Dembrow, Michael. “Daughters of the Dust.” Cascade Festival of African Films #15. March 7, 2005. Accessed October 08, 2011.


I have vivid memories of my great grandmother who raised me covering over hair that had been disposed in the garbage, always keeping a bible near the bed where we slept, spraying “good luck” air freshener all around the house. Her traditions in my African American family were a mix of religion and superstition, so I thought. After watching Daughters of the Dust, I know now those traditions may have represented much more.

Daughters of the Dust (1991)

Daughters of the Dust tells the story of the Gullah people, descendents of the Ibo Africans who were brought to America as slaves to the isolated Sea Islands off the South Carolina-Georgia coast. The family still lives there more than 50 years after slavery, still holding the traditions of their African ancestors close to their hearts. Well, that’s the case for some of the family. The other family members feel bogged down by the old and have their sights set a new life in the North—where their dreams and hopes lie, the place where they’ve heard true freedom can be found. A few family members who made the exodus to the North years earlier have come back to get the rest, and that’s the point of the story when African tradition clashed with the newfound Christian religion in this family. This is a battle we see them fight throughout the film.

I couldn’t help but reflect on my own experience growing up in a home with guardians several generations older than me. I cannot attribute any one of my family’s traditions as a religious one versus an African one.

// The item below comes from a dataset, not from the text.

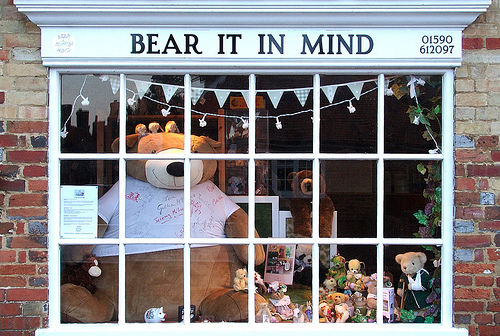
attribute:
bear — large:
[49, 111, 279, 324]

Some may have come from my great grandmother’s grandparents who were slaves. Some I’m guessing came from the white family they worked for in the South. And some my great grandparents created when they migrated from the South to Chicago. No matter the origin, these traditions are solid in my memory and a few have even survived and are active in my life today. Julie Dash’s Daughter of the Dust has given me new perspective on these customs. When I was a girl, they seemed archaic, regressive and downright annoying. Now, they represent footprints of the past and are nuggets of my cultural makeup. And although I cannot say where specifically my people are from in Africa, I now clearly see that I still carry a piece of them in my life today. I have Julie Dash and Daughters of the Dust to thank for that enlightenment.

—Felischa Marye


Daughters of the Dust (1991)

If you’d asked me last week what I knew of the Gullah culture and people, I would have been hard pressed to come up with something intelligent to say. But not a day later after having seen Julie Dash’s Daughters of the Dust for the first time, all I can think about is the once popular children’s show, “Gullah Gullah Island.” This seems a particularly childish association on my part, but Daughters of the Dust is all about memory, and being a child of the '90s, I remember “Gullah Gullah Island.” What stands out most prominently in my mind about my childhood exposure to Gullah culture through children’s programming are the songs, bright colors, and an enormous yellow polliwog named Binyah Binyah. In the style of Nickelodeon Television, everything was bright, playful and fun. And while any connection made between Daughters of the Dust and “Gullah Gullah Island” seem almost a disservice to the progressive achievements and seriousness of Julie Dash’s film, I was surprised to find myself making those connections. Like Daughters of the Dust, “Gullah Gullah Island” possesses a very lyrical quality to its dialogue, peppering what is presumably Gullah language throughout the show. In fact, Julie Dash made a clear connection to “Gullah Gullah Island” during the panel discussion following the screening when she said that Ron Daise had worked with the cast of Daughters of the Dust on the Gullah dialect, the same Ron Daise who, with his wife, created and starred in “Gullah Gullah Island.” So perhaps such connections should be made, and I am eager to revisit the show to discover other ways in which it enriches and departs from my experience with Daughters of the Dust.